In order to accomplish that, PFDJ created a siege mentality by feeding the populace of an imminent existential threat to the sovereignty and territorial integrity of Eritrea. Now that the old dangers of national subjugation were no more, PFDJ’s political orchestrators had to create new dangers by propagating external and internal bogymen that try to undermine national security. This helped the lunatic PFDJ leadership to legitimize the institutionalization of the ‘people under siege’ policy.

In addition to legitimizing its unbridled rein, this policy also served the leadership to ward off the potential threat that would result from the presence of a legion of unemployed mass, especially with the phenomenon of 1990s rural-urban migration wherein the formal and informal markets in the urban areas lacked the capacity to absorb the unemployed youths. PFDJ effectively offset the dangers of structural fallacies (lack of economic, political and social spaces) for absorbing the newly graduated and aspiring youth by drafting them to the military. If we lack a spongy market to absorb the youth, it is prudent to send them away from the political centers.

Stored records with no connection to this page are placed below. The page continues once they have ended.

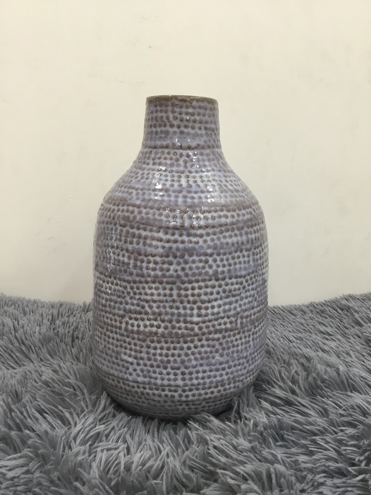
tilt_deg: -13.6
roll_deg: -0.7
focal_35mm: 31
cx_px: 186
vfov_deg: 58.4
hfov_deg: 45.4
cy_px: 248
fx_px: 443
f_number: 2.4
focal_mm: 3.3
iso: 80
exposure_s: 1/33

Indeed, President Isaias Afewerki once concurred to this by declaring that; “Asmara, in particular has become a jungle [chaka]-a hiding place for fugitives, absconders, people who run away from fulfilling their obligations, youth who commit crimes and who engage in indecent and corrupt activities.”

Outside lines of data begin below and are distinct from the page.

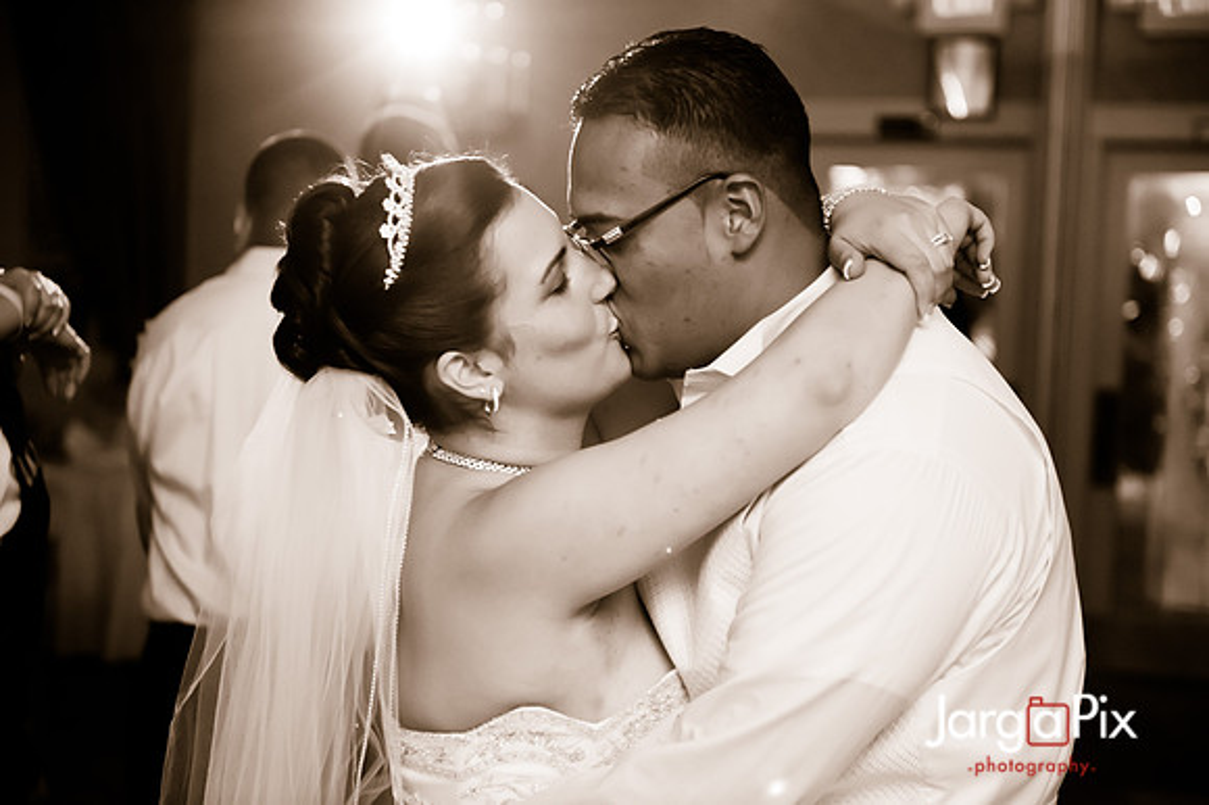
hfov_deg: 28.9
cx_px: 604
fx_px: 2349
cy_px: 402
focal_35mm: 70
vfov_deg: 19.4
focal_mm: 70
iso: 3200
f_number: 3.2
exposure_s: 1/125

We had a dream-a dream to live by our toil and hardworking unlike what the conscience-less regime apologists want to portray us. We all know refugeeism debauches our dignity and integrity both as people and individuals. Never have I ever thought things would unfold this way that our youth would be marginalized and disdained by PFDJ leadership. The transmission of Gedli’s socio-political values [I for one, believe there were values that needed transmission], if they were compatible with the acquisition by the youth of new capabilities and aspirations would have been achieved by accommodating their new dreams.

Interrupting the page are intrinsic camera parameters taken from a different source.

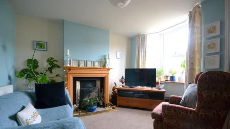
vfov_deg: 66.7
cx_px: 116
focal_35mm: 16
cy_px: 74
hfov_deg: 99.4
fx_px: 98
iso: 2500
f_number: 3.5
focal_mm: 10
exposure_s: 1/60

Every time I try to explain the dire situation in Eritrea to people of other nationalities, I always caution them not to take us on prima facie, for welfare migrants for we are denied of our basic rights to try and succeed or fail in our country. If a farmer is not allowed to till his land, if the petty merchant is confiscated of his license, if the contractor is denied of practicing his labor, if the menial worker cannot sell his labor, if the professionals and artists are intimidated, who is said to have the negative right to remain hungry? We all grow gray in search of that right. If not for the unbearable repression in Eritrea, who do you thing chooses to sleep in the abandoned buildings of Italy?          
 


    Notes

  1. Zhenghua, W. “Experts interpret the Chinese Dream”, China Daily (08-12-2013), available at: http://www.chinadaily.com.cn/china/2013-12/08/content_17159773.htm (accessed, 08-12-2013).
  2.  Gaim Kibreab, “Forced Labour in Eritrea,” The Journal of Modern African Studies, Vol., 47, Issue, 01 (March, 2009), Pp.41-72.